Exercise: For the material below, output exactly the span from the line with "aminoglycosides, papillomavirus vaccines, drugs" to the line with "congenital diaphragmatic hernia", including both, and nothing besides.

★ ★ ★

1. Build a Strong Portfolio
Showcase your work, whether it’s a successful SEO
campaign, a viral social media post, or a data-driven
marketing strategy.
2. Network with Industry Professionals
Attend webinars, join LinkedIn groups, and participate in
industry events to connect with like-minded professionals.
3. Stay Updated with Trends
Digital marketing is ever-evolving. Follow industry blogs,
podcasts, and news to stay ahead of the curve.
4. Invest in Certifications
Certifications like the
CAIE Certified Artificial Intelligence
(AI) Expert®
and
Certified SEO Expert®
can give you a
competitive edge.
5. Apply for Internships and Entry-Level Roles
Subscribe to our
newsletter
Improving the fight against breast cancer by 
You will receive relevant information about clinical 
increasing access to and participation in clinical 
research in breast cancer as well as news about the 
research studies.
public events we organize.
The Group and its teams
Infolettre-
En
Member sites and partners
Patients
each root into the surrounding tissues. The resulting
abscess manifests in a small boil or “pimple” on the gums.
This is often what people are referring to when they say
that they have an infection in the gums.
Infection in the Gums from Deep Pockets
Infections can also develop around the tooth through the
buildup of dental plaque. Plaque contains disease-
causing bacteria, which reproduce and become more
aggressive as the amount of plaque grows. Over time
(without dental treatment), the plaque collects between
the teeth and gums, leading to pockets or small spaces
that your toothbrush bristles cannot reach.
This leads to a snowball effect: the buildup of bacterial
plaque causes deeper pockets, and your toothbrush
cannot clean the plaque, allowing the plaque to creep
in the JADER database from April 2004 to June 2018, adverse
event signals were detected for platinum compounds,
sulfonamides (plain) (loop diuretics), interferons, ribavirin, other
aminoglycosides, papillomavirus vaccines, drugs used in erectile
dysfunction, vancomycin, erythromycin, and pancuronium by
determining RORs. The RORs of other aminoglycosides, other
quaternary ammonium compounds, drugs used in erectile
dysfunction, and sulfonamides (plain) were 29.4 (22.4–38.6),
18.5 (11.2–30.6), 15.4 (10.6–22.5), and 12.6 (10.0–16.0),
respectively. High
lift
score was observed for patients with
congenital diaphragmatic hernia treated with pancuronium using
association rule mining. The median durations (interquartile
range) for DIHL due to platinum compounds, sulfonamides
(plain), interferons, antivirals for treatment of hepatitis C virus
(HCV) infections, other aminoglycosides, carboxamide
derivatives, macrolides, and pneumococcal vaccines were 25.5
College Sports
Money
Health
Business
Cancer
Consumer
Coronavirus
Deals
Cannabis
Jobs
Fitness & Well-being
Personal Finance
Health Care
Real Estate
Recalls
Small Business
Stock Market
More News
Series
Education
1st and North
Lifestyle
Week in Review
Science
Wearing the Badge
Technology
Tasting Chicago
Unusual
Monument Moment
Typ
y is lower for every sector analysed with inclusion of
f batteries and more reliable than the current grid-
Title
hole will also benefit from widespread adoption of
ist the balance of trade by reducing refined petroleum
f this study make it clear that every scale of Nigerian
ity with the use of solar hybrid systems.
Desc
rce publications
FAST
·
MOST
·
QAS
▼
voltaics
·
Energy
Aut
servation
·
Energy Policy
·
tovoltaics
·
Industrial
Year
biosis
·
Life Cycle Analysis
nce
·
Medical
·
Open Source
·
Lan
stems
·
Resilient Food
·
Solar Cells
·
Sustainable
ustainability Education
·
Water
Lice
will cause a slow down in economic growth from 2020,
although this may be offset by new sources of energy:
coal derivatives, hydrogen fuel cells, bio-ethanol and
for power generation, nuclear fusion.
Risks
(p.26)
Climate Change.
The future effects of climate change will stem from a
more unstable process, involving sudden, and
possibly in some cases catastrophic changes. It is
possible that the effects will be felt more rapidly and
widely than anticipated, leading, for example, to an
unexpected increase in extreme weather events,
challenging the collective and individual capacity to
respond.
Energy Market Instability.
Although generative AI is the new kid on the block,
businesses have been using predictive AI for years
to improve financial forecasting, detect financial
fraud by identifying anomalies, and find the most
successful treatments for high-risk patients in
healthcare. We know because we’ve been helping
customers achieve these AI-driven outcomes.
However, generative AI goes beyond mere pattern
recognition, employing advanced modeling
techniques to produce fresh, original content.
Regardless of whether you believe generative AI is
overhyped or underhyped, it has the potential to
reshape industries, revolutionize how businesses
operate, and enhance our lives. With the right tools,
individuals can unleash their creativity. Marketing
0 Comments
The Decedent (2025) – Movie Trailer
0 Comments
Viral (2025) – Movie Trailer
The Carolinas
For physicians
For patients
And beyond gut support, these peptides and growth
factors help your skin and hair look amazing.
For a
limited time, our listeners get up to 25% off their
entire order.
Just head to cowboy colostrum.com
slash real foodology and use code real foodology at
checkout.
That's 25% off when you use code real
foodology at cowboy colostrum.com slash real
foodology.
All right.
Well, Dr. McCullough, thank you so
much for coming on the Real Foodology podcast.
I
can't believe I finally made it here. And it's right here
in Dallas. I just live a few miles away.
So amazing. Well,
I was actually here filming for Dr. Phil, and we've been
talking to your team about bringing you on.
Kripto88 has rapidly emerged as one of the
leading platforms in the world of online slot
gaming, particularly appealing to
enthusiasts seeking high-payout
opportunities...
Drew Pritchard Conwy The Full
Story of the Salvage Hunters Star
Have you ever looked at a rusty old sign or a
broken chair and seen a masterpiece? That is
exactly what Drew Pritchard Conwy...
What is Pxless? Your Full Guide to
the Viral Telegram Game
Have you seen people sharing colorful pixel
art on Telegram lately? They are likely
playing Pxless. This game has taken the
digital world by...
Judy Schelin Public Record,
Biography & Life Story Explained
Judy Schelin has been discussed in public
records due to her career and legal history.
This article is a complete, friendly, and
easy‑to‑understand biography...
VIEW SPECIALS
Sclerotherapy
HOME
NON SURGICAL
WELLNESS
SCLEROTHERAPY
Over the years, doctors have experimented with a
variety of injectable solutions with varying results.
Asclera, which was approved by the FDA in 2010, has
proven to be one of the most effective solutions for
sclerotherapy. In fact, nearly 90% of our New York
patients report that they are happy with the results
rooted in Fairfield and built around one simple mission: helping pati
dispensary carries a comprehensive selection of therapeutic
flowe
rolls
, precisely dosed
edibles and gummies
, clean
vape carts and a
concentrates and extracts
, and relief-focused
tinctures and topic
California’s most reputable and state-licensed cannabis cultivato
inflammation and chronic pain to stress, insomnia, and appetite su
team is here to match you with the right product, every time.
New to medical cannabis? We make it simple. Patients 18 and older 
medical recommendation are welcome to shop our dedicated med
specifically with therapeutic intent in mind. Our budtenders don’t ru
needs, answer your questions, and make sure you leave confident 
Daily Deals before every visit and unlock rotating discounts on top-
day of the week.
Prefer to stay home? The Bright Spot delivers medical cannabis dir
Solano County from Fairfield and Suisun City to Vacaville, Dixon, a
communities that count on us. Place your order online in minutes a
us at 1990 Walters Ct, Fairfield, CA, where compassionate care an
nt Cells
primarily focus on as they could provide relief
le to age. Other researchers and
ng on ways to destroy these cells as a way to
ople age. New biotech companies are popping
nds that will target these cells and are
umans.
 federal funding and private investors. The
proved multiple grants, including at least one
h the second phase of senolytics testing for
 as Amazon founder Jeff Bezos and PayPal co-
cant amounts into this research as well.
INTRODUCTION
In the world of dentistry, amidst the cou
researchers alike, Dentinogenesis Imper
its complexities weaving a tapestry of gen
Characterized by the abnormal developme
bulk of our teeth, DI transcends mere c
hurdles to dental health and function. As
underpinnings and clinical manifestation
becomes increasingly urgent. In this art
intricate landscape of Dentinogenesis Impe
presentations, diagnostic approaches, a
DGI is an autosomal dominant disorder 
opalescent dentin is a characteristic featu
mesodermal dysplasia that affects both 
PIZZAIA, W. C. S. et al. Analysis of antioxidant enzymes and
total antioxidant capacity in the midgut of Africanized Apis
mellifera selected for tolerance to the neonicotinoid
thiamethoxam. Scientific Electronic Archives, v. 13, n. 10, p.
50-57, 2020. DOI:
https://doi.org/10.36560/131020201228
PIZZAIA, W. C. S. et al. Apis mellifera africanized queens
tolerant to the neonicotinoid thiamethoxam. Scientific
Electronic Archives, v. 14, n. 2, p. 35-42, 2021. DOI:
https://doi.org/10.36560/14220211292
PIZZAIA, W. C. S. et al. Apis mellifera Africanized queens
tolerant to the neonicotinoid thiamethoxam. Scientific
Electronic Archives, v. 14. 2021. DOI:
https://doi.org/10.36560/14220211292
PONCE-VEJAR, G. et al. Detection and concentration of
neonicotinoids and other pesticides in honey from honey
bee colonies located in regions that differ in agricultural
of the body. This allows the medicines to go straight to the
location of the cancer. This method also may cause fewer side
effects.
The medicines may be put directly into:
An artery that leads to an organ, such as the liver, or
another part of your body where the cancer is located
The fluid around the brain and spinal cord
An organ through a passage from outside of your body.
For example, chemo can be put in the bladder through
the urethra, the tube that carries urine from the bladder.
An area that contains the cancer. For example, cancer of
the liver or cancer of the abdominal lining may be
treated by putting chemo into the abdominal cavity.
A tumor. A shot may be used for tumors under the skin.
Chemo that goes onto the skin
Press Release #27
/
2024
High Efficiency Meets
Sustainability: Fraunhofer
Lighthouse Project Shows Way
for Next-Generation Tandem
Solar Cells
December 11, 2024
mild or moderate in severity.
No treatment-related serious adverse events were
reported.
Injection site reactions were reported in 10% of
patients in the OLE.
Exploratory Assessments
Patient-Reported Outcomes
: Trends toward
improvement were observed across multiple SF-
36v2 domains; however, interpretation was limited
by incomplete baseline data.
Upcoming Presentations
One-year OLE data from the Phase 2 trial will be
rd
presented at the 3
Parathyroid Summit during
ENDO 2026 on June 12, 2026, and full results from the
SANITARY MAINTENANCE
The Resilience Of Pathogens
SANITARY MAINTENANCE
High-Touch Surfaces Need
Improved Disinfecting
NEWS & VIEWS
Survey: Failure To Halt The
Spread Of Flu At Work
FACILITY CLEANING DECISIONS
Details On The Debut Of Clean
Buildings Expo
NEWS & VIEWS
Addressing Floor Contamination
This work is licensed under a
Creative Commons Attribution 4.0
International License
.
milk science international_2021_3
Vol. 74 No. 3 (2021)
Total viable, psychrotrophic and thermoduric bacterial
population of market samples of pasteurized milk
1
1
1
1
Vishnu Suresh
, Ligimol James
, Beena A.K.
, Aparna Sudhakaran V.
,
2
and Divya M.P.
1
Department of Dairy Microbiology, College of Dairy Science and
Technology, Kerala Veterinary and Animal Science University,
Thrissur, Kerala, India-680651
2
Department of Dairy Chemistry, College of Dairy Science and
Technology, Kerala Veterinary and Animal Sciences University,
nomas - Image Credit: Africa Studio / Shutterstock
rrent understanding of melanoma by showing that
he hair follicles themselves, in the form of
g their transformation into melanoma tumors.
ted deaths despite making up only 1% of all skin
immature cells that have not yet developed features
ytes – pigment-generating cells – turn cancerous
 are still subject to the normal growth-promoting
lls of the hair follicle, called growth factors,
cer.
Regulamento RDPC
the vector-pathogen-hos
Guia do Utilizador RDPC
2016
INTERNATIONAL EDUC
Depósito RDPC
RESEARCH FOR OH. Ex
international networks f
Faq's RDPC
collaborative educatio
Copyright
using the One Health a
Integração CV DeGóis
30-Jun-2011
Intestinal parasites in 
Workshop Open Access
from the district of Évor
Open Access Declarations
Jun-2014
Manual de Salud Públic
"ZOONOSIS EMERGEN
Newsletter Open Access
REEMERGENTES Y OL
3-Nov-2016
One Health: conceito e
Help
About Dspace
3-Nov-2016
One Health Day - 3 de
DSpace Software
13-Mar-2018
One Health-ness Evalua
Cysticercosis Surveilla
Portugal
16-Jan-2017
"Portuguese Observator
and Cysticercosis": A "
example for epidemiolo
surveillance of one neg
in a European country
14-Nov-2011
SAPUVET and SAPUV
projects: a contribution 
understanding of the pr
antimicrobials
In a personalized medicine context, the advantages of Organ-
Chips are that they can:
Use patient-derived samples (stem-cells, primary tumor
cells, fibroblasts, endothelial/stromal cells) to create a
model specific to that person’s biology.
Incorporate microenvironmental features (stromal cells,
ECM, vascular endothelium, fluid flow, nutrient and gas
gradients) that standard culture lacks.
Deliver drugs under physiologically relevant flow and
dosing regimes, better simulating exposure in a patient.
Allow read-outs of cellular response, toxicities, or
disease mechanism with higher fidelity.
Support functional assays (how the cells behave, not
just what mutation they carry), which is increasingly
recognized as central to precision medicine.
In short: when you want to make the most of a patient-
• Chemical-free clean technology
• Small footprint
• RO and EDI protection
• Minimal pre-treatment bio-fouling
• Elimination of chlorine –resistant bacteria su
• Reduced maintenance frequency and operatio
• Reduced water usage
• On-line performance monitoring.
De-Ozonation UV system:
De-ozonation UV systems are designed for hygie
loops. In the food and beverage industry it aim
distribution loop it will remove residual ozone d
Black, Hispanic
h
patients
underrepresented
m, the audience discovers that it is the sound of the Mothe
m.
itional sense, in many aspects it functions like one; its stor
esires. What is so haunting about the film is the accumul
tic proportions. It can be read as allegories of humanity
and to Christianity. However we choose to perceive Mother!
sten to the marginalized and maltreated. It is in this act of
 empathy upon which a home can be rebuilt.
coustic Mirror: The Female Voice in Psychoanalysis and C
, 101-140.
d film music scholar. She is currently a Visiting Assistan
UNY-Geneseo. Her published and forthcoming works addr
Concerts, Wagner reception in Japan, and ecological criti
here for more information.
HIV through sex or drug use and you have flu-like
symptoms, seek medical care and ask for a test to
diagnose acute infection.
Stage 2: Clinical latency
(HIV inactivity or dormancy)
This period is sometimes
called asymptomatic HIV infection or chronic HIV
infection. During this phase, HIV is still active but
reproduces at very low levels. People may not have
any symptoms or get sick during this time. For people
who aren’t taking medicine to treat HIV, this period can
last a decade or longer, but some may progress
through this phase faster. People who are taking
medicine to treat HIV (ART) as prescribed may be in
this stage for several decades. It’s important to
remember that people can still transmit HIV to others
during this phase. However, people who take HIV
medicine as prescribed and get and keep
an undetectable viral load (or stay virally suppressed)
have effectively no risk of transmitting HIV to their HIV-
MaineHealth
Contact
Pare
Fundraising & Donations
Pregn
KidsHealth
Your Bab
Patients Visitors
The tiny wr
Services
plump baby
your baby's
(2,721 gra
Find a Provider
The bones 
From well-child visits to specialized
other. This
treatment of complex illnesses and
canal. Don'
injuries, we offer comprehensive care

★ ★ ★

Output:
aminoglycosides, papillomavirus vaccines, drugs used in erectile
dysfunction, vancomycin, erythromycin, and pancuronium by
determining RORs. The RORs of other aminoglycosides, other
quaternary ammonium compounds, drugs used in erectile
dysfunction, and sulfonamides (plain) were 29.4 (22.4–38.6),
18.5 (11.2–30.6), 15.4 (10.6–22.5), and 12.6 (10.0–16.0),
respectively. High
lift
score was observed for patients with
congenital diaphragmatic hernia treated with pancuronium using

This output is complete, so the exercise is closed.